Just for the record.....

That "emotional affair" went on for about a week and was over four months ago. 

I was watching a movie As good as it gets and Jack Nicholson said something that hit home with me, he said "What if this is it? What if this is as good as it gets". I think of those words all of the time. The reality is, this is my life.


----------



## Brewster 59 (Jun 19, 2010)

Well then I think you should lay your feelings out on the table and tell her you cant stay in the relationship unless things change.


----------



## turnera (Jan 22, 2010)

You may have not kept the EA going, but it is still right THERE in your brain - affecting ALL your thoughts and emotions. Odd how you were in awe of your wife...until right around the time another woman wanted you. 
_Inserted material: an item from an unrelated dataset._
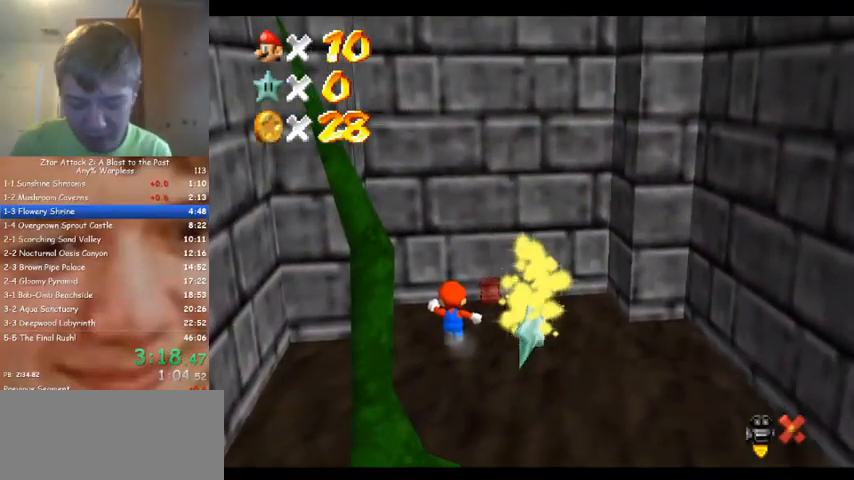
{"buttons": [], "left_stick": "up-right", "events": []}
Not a dis, that's just how affairs work. They make you suddenly 'realize' how bad your life is. While you were fine with it until then, until you had an OPTION. So now, how to get the genie back in the bottle so you can go back to being in awe? 

Well, maybe you shouldn't. Maybe you should consider this your wakeup call. Your one chance in life to get it right and spend the next 30 years totally in love with your wife and vice versa.

Go to the library and get the book His Needs Her Needs, and sit down and read it this week. Then explain it to your wife. Sit down together and come up with a plan to CHANGE your marriage so you will both be happy and fulfilled.


----------